# Thread: Probability with a dice

1. ## Probability with a dice

I throw a dice 6 times. What are the odds of getting higher than 4 on at least 5 throws?

Can I write this as: $\displaystyle \left(\frac{2}{6}\right)^5+\frac{2}{6}$ ?

In other words..The odds of getting a 5 or 6, 5 times in a row..Plus the probability of getting it in the 6th throw?

2. ## Re: Probability with a dice

So getting higher than 4 on 5 or 6 throws? Yes, the probability of getting 5 or 6 on one through is 2/6= 1/3 so the probability of throwing 5 or 6 6 consecutive times is $\displaystyle (1/3)^6$. The probabilty of get 5 or 6 exactly 5 times is $\displaystyle 6(1/3)^5(2/3)$. The probabilty of either of those happening is the sum, $\displaystyle (1/3)^6+ 6(1/3)^5$.

Notice the "6" in that? That is because there are 6 different orders: YYYYYN, YYYYNY, YYYNYY, YYNYYY, YNYYYY, and NYYYY where "Y" means a 5 or 6 and "N" means not a 5 or 6.

(And, by the way, the word "dices" is a verb meaning "cuts something into small cubes". The word you want is "dice" which is itself the plural of the word "die".)

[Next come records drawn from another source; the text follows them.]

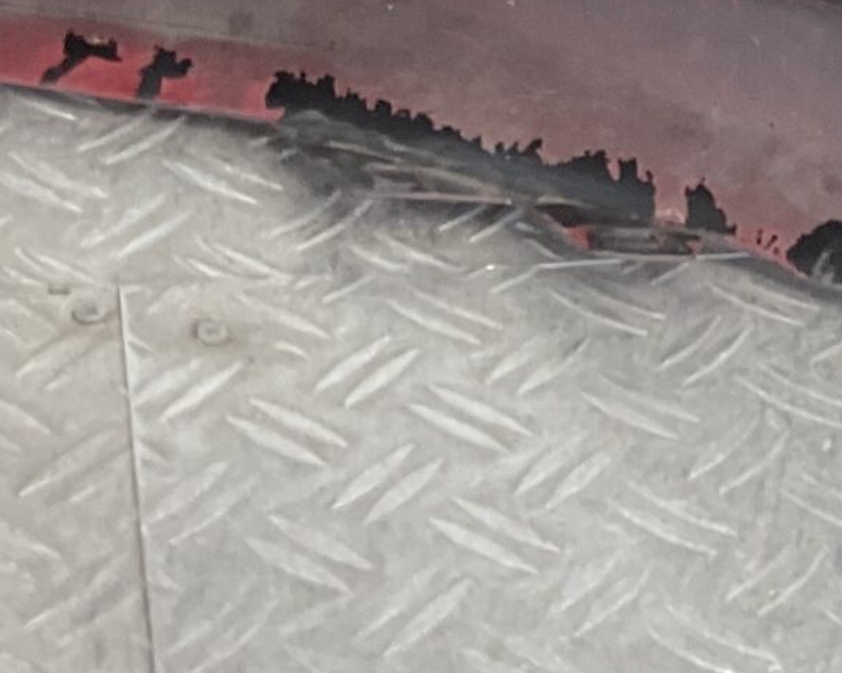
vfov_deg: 12.5
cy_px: -16
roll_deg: -18.7
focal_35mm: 122
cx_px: 1240
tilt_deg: -30.6
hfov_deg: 14.7
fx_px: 3040
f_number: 1.8
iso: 32
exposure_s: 1/100
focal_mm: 3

3. ## Re: Probability with a dice

Hi:

You want to use the binomial distribution for this problem. Are you familiar with that distribution?

Howard Heller
InteractiveMathTutor.com

4. ## Re: Probability with a dice

Originally Posted by Paze
I throw a dice 6 times. What are the odds of getting higher than 4 on at least 5 throws?
Can I write this as: $\displaystyle \left(\frac{2}{6}\right)^5+\frac{2}{6}$ ?
In other words..The odds of getting a 5 or 6, 5 times in a row..Plus the probability of getting it in the 6th throw?
I think that there is a language(translation) difficulty here.

First I do not like the word odds and never use it. So I change it to probability.

Thus "What are the probability of getting higher than 4 on at least 5 throws?"
That means "getting a five or six at least five times out of six throws".

If you agree that is what it means, then the answer is:
$\displaystyle \binom{6}{5}\left( {\frac{2}{6}} \right)^5}\left( {\frac{4}{6}} \right) + {\left( {\frac{2}{6}} \right)^6$

5. ## Re: Probability with a dice

That is correct now.

Howard Heller
InteractiveMathTutor.com

6. ## Re: Probability with a dice

Originally Posted by IMTinstructor
That is correct now.

Howard Heller
InteractiveMathTutor.com
Someone of your low IQ would not know if that is correct or not.
Anyone stupid enough to fall for you scam deserves the outcome.
I can find no entry for you at MathGenealogy Project

So what equips you to tutor?

7. ## Re: Probability with a dice

Math major, math expert, actuarial science major, MBA

8. ## Re: Probability with a dice

Originally Posted by IMTinstructor
Math major, math expert, actuarial science major, MBA
Oh my goodness. Do you really think that has anything to do with mathematics?
What does "Math major" mean? "actuarial science major" has very little to do with mathematics.

I live in a state in which it is illegal to call oneself a "blank" if one does not have a PhD in "blank".
I can thank my brother for that, "educational psychologist is not a psychologist".

Do you have a PhD?

9. ## Re: Probability with a dice

Thanks guys. This helped me understand my problem! On to the next...

10. ## Re: Probability with a dice

Originally Posted by Plato
I think that there is a language(translation) difficulty here.

First I do not like the word odds and never use it. So I change it to probability.

Thus "What are the probability of getting higher than 4 on at least 5 throws?"
That means "getting a five or six at least five times out of six throws".

If you agree that is what it means, then the answer is:
$\displaystyle \binom{6}{5}\left( {\frac{2}{6}} \right)^5}\left( {\frac{4}{6}} \right) + {\left( {\frac{2}{6}} \right)^6$
Or wait, hold on. Your answers differs from Halls's answer, doesn't it? I got the same answer as HallsOfIvy. Where does the 4/6 come from?